→ **DATA PROVIDED**
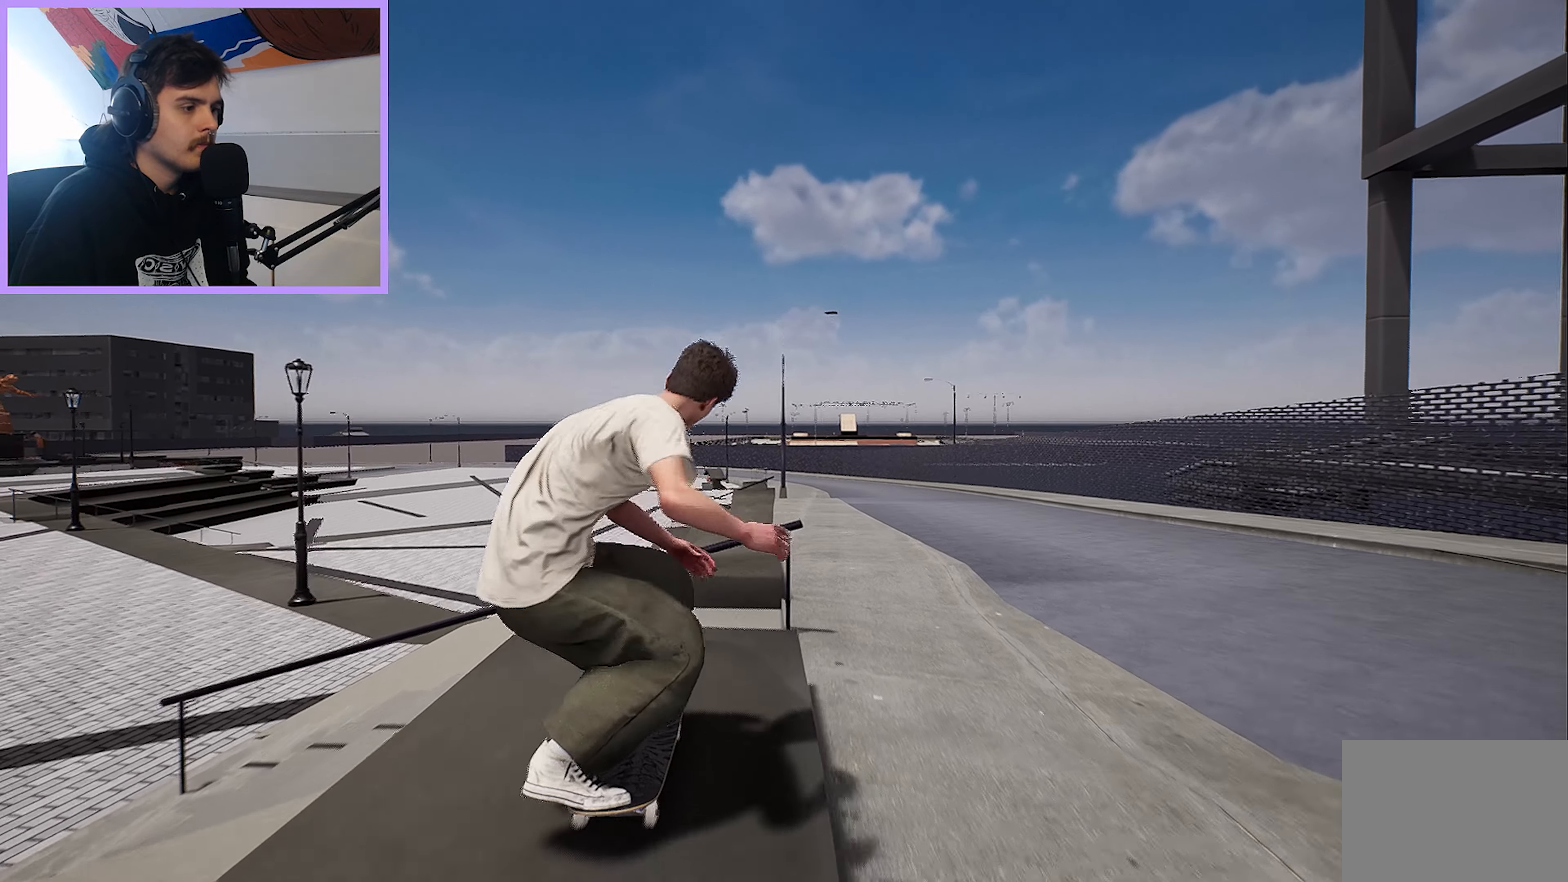
{"buttons": [], "left_stick": "center", "right_stick": "up", "events": [[500, "left_stick", "center"]]}
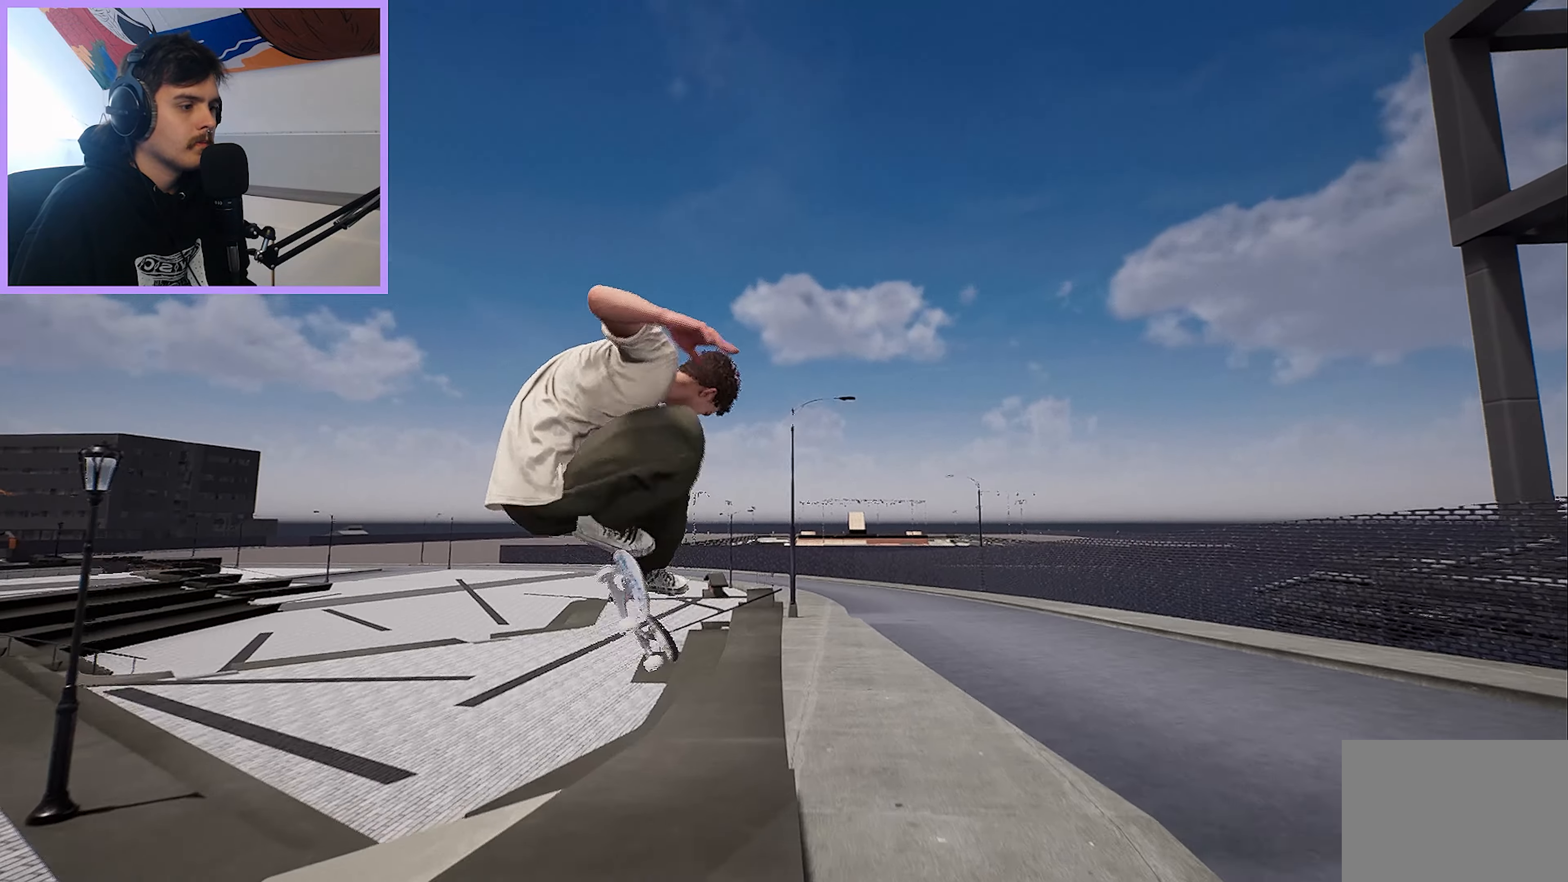
{"buttons": [], "left_stick": "center", "right_stick": "center", "events": [[33, "right_stick", "center"]]}
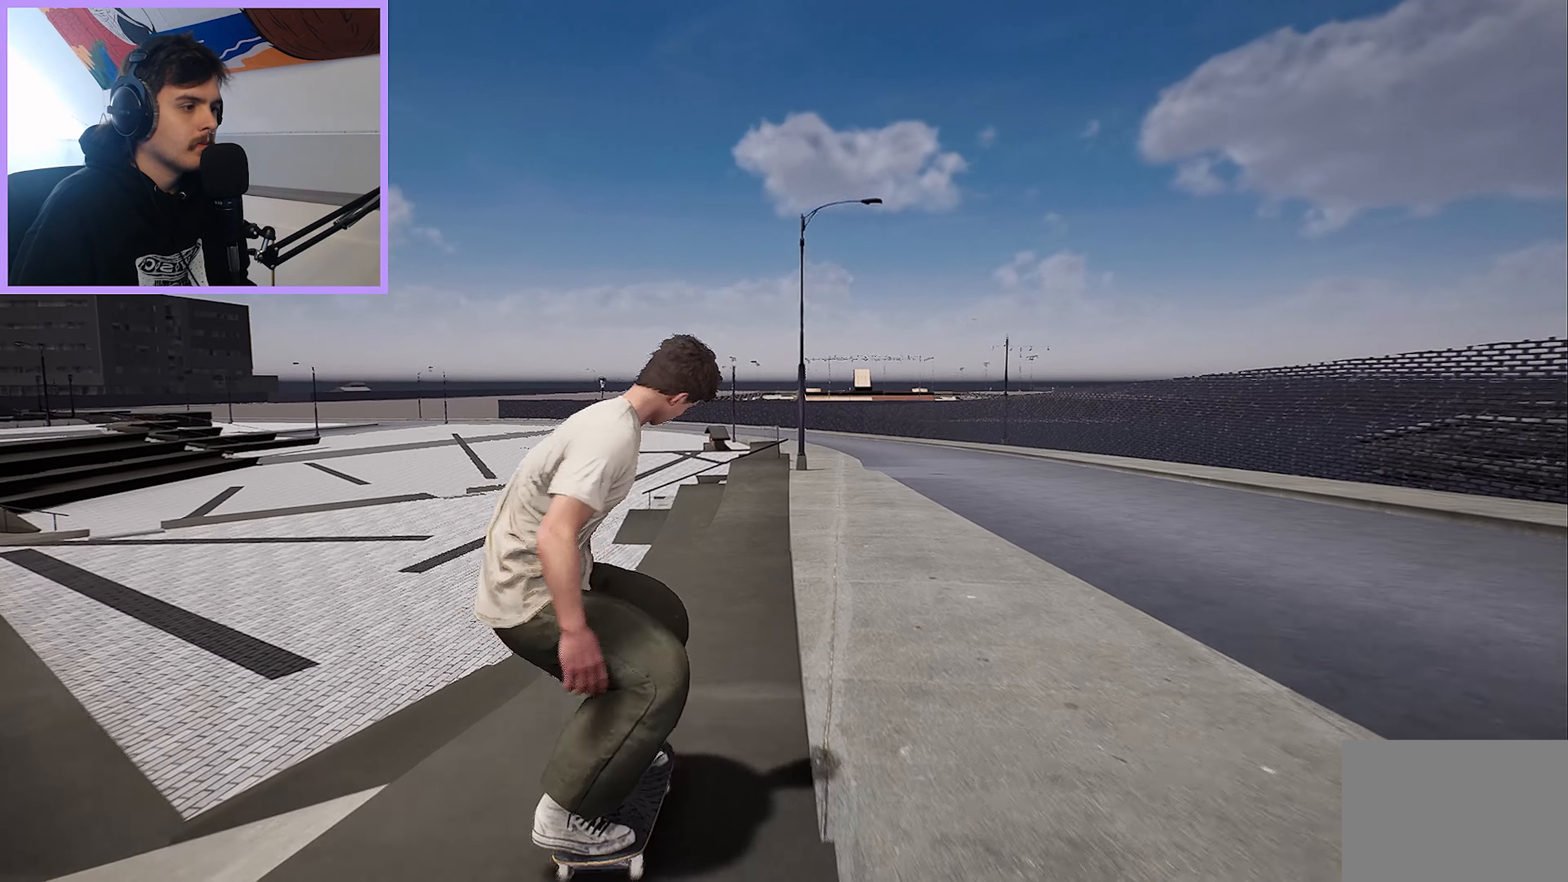
{"buttons": [], "left_stick": "center", "right_stick": "center", "events": [[317, "R2", "down"], [367, "R2", "up"]]}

→ **REQUIREMENT**
Word for word, restate each line above, minus its pictures.

→ **SOLUTION TO THIS PROBLEM**
{"buttons": [], "left_stick": "center", "right_stick": "up", "events": [[500, "left_stick", "center"]]}
{"buttons": [], "left_stick": "center", "right_stick": "center", "events": [[33, "right_stick", "center"]]}
{"buttons": [], "left_stick": "center", "right_stick": "center", "events": [[317, "R2", "down"], [367, "R2", "up"]]}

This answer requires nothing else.